The portion of my interview starts around the 32:00 minute mark. The article below highlights some of the miserable recession calls of the past 8 years.
When French writer, Jean-Baptiste Alphonse Karr quipped plus ça change, plus c’est la même chose,(the more things change the more they stay the same), in 1849, he could have been prophesying about the US housing market for the past six years, (okay that’s a stretch). It’s a fact, though, that what I wrote six year ago: “We simply don’t have enough qualified home buyers in America, once you excluded the cash buyers, to have a real housing recovery,” remains true today. Housing demand remains light in year 8 of the expansion. Historical charts on mortgage demand, new home sales and monthly inventories, flesh out the story.
Mortgage demand is at the same level it was in 1998 when interest rates were 4% and higher.

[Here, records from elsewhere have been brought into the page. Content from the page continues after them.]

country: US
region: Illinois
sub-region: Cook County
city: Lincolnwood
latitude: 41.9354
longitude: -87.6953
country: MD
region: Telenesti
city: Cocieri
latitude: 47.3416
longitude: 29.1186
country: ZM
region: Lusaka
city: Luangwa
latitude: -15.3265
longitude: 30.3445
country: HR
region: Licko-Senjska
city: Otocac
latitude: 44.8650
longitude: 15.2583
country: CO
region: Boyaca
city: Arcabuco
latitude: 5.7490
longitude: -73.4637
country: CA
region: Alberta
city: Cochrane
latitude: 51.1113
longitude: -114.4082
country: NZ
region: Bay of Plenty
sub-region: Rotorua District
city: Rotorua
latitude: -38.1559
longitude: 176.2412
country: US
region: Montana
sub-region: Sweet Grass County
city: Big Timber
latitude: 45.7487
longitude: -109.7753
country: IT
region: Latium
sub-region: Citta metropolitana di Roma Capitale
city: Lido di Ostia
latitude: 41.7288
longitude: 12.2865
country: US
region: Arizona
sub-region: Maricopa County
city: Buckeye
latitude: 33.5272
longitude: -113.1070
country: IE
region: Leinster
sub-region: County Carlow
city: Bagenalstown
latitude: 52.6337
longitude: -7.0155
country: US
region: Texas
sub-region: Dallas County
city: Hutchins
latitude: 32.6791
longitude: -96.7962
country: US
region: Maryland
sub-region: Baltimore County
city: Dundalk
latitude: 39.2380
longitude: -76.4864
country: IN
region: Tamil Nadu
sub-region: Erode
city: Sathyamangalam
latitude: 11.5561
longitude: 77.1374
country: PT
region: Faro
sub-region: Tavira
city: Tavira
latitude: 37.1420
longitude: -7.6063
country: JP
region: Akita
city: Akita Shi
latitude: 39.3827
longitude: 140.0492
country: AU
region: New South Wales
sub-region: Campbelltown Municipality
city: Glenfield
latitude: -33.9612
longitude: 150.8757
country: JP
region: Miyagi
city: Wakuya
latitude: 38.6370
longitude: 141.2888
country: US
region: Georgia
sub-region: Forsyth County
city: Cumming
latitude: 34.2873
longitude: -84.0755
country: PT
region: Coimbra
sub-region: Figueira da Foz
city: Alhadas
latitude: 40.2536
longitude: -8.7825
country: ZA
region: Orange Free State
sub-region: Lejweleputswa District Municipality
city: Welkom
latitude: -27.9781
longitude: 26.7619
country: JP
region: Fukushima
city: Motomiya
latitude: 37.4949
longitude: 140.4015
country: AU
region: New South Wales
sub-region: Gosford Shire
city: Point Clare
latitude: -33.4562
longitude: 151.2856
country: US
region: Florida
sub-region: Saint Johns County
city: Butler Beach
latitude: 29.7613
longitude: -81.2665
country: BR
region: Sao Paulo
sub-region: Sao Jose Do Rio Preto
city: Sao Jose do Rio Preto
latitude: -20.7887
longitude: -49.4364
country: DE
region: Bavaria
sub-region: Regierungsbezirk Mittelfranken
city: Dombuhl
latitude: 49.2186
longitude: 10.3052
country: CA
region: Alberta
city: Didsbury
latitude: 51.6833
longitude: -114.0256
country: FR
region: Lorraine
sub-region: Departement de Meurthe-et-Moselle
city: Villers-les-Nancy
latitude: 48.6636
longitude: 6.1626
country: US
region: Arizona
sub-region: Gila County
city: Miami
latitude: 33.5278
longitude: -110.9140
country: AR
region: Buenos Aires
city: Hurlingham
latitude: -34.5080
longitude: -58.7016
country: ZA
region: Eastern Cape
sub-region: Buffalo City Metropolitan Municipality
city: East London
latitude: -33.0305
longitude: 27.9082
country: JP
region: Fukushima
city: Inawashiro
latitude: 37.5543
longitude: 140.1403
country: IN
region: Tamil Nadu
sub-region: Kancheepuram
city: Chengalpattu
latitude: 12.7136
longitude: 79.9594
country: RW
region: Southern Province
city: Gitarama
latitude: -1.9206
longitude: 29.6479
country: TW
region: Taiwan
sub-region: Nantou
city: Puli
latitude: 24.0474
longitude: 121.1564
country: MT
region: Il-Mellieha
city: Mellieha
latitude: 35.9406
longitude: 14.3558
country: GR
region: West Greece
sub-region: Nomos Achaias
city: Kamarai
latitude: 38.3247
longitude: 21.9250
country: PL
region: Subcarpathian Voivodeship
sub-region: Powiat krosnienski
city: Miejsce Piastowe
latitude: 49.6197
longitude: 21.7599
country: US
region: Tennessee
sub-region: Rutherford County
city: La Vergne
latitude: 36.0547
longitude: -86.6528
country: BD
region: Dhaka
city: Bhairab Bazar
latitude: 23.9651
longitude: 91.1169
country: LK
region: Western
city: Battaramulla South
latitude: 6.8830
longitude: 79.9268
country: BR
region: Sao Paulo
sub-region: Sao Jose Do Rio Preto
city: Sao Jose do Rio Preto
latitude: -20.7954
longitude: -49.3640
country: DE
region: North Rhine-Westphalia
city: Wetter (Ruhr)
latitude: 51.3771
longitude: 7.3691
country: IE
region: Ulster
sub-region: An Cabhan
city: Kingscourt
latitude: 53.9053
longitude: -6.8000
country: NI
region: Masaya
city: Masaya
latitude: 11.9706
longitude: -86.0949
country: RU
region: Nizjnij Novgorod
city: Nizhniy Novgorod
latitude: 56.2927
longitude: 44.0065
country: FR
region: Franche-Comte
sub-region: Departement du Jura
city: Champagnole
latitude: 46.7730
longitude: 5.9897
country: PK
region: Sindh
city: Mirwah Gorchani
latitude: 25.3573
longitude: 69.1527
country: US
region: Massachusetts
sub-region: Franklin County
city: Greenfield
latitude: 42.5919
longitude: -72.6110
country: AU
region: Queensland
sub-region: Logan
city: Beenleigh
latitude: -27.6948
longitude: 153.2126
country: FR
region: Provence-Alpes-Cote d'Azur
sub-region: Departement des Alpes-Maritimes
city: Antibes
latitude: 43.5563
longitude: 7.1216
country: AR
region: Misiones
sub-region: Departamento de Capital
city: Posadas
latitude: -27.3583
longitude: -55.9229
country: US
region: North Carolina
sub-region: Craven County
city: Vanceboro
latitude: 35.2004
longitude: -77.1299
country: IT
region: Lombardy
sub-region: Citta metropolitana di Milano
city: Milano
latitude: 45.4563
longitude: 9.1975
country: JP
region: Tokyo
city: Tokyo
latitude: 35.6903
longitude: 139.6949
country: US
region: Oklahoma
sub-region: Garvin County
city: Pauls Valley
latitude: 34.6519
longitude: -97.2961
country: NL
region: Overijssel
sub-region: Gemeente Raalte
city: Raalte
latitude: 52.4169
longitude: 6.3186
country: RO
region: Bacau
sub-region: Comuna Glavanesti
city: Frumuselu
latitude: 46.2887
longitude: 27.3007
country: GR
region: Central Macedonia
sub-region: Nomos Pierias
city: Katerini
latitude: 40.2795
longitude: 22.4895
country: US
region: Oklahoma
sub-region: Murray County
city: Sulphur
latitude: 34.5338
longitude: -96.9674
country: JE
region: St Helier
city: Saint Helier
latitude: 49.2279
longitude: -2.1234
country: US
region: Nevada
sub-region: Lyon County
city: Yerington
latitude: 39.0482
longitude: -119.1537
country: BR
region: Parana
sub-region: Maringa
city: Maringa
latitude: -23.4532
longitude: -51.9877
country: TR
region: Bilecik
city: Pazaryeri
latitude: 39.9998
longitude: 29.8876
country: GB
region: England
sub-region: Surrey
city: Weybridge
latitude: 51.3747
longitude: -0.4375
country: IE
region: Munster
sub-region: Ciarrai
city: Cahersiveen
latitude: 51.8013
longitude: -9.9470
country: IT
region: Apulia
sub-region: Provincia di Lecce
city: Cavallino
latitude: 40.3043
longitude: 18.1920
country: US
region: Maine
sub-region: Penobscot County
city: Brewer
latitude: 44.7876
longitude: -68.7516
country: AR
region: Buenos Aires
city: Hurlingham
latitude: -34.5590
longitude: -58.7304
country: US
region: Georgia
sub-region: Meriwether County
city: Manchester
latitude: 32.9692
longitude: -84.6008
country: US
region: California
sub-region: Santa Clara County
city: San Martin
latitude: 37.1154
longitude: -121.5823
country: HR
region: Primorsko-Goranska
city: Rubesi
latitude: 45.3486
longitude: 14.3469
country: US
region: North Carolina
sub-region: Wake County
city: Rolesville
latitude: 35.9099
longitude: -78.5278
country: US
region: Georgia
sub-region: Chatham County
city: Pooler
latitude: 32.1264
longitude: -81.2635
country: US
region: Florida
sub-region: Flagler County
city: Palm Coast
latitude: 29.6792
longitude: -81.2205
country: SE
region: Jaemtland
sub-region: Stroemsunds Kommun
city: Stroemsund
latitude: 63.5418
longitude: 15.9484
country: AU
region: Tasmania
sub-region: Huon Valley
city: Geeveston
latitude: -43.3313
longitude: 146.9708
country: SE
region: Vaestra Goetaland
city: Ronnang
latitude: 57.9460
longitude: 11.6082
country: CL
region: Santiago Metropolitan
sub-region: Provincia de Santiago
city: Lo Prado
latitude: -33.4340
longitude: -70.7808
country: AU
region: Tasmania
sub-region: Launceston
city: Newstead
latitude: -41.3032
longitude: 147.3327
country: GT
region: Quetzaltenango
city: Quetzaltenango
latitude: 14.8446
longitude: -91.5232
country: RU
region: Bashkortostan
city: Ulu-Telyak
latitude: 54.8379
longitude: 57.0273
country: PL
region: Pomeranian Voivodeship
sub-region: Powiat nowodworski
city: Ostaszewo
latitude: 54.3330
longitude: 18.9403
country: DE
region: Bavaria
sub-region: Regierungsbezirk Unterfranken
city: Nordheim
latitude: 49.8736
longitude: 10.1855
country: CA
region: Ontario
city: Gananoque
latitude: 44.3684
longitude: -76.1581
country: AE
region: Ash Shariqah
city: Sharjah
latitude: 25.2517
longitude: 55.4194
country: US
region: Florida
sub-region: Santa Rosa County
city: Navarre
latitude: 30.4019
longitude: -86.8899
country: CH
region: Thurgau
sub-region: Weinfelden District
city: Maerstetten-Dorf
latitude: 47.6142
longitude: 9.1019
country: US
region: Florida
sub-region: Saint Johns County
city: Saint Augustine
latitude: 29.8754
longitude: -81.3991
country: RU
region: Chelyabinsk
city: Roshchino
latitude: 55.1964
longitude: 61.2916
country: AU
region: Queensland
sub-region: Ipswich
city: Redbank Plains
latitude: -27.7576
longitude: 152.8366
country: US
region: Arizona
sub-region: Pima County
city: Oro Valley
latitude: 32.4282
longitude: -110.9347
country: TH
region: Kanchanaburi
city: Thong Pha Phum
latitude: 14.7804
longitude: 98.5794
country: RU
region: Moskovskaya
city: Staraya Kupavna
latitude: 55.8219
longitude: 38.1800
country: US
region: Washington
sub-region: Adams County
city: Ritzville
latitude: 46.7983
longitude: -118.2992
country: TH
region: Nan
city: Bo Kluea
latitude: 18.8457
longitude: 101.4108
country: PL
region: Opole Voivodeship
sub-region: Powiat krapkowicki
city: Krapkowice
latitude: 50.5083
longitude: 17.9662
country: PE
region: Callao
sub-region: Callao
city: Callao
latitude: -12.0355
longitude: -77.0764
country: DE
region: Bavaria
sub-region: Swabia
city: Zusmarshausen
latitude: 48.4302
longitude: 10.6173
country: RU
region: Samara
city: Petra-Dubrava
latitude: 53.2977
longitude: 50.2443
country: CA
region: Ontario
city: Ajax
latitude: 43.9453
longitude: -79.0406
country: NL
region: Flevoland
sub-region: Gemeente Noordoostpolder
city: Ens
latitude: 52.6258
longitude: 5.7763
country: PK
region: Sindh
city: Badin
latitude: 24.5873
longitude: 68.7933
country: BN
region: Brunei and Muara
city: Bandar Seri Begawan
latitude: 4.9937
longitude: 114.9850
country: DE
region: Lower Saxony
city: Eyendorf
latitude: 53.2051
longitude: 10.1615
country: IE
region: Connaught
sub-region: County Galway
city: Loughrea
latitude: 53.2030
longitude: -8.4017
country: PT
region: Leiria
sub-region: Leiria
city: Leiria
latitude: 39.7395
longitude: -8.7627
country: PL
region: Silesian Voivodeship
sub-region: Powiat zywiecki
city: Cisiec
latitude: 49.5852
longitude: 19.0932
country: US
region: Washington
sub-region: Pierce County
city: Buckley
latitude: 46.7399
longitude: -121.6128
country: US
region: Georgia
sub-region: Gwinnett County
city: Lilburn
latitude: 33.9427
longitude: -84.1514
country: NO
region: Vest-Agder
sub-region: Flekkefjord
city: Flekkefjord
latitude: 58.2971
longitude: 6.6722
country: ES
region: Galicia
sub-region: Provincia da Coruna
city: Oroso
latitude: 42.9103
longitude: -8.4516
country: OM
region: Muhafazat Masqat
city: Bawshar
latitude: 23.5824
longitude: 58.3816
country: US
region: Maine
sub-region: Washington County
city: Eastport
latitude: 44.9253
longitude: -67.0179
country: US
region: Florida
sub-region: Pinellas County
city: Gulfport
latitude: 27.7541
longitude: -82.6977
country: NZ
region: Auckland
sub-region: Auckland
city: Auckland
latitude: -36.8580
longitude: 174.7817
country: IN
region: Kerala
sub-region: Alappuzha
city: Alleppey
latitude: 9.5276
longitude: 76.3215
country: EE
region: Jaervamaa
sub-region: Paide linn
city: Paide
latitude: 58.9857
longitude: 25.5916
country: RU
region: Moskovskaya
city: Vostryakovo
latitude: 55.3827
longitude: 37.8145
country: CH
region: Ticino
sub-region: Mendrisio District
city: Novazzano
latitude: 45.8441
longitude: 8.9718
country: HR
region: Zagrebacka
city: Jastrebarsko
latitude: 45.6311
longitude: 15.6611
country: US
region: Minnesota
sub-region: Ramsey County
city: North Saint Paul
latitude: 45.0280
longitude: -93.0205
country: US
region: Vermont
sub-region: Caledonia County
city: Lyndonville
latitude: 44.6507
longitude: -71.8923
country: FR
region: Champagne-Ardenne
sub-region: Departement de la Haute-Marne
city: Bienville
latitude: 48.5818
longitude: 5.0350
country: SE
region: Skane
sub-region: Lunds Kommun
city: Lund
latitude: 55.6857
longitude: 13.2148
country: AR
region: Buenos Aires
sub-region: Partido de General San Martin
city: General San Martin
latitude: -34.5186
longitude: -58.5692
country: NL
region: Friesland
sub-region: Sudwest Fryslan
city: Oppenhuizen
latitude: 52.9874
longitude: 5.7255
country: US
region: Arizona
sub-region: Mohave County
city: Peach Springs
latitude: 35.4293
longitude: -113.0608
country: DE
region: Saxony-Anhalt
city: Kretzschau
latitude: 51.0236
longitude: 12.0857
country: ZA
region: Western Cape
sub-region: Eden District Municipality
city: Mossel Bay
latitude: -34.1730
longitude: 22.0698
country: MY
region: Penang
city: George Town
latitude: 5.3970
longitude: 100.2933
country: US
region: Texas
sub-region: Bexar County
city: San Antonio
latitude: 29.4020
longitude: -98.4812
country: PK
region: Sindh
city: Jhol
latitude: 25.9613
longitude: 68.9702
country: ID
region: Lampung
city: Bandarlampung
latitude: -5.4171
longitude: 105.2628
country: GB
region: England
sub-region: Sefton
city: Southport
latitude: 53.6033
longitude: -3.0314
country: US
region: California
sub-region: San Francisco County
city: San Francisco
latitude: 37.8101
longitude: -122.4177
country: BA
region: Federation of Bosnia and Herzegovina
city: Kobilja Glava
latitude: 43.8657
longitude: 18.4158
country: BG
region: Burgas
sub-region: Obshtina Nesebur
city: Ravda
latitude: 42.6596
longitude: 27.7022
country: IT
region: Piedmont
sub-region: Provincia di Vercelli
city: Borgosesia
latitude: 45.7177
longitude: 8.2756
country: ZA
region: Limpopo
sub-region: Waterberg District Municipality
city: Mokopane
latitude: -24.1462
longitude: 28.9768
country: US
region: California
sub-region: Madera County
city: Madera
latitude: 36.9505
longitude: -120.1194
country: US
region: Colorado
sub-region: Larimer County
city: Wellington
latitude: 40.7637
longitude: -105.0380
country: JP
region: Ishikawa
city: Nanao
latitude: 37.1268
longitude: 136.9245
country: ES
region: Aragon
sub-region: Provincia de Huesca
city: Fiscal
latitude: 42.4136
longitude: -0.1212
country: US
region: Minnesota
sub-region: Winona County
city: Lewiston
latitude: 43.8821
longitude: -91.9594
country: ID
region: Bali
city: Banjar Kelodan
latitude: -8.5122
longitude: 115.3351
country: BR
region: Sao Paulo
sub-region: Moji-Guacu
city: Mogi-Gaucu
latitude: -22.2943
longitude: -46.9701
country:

New home sales in year 8 of this cycle, are at the same level as they were during the recession of the 1980’s when mortgage interests rates were north of 14% .
From Doug Short
Today monthly inventories of homes on the market are higher than any period from 1999-2005, giving lie to the low inventory excuse for weak sales.
US demographics help to explain why we are stuck at 2% GDP growth and a soft housing market. The US prime age labor force growth peaked in 2007 and is slowly growing again. But right now our population is on either end of the bell curve –too young and too old, to drive the economy.
Young people spend! Older people don’t!
With that said, however, I am not joining the chorus of recession bears. To put it bluntly, these guys are, and have been, just wrong. There are many well-known names in this sorry club, too many to list. But just for fun, here are a few of my favorite bad calls:
1) Harry Dent predicts an economic collapse in 2013 ,2015 and 2016:
2) Peter Schiff predicts the dollar will fall and gold will go to $5000:
Peter Schiff has also called for a American collapse in 2016. But gold never got to 5,000 and the dollar rose in 2014/2015 creating a commodity crash. O0ps!
What really happened since the bottom of the stock market in 2009, is that stocks are up 219.8%
From Doug Short:
Instead of collapsing the dollar rallied.
3) Mike “Mish” Shedlock in 2011 says the US is currently in a recession
Monday, August 29, 2011 2:54 AM
US In Recession Right Here, Right Now
I am amused by those who think a US recession will come within a year. Even more amusing are those who think a recession will not come at all.
“The US is in a recession now. I am not the only one who thinks so.”
Mike looks like he is laughing here. Maybe it was supposed to be a joke?
Let me take this opportunity to remind Mike and the other recession callers that a true recession requires certain things to occur. First, we need over investment that creates a supply and demand imbalance in the economy which in turn creates demand destruction leads to a recession. I am not talking about just two negative GDP prints either. We also need a cycle where unemployment claims rise as companies lay off people to keep their stage budgets manageable. When unemployment claims gets to a 323K, 4 week moving average with breath, then we can start talking about a U.S. recession.
But, unemployment claims have never broken come near this level, despite weakness from Europe, Japan, China, Brazil and many other countries since 2011. Even with the oil and commodity collapse, we never broke higher on unemployment.
From Dough Short:
What we have instead is over 154 million working Americans, a 43 year low in unemployment claims and ECI wage inflation rising with all inflationary data ECI wage inflation tracker is running at 3.6% and 4.3% for job switchers.
We will eventually see a recession in the US. So if these doomsayers stick to their whining they will eventually be right. Today however, they need to explain why retail sales are at cycle highs, home sales are at cycle highs with the highest mortgage demand and that over 100 million cars have been bought over the last 8 years.
From Calculated Risk:
Lastly, these doomsayers may say that recession is eminent because Americans have too much debt. What they have failed to realize is that, typically, those of us who have the highest nominal debt, are also those with financial assets. As you can see below, the majority of all household debt are mortgages backed by homes. In this cycle, unlike the last one, buyers have the capacity to own the debt of a home, unless there is a job loss.
Plus ça change, plus c’est la même chose. Although the details may change, these doomsayers are still peddling the same malarkey since 2009. I only ask that you look at the data and make up your own mind.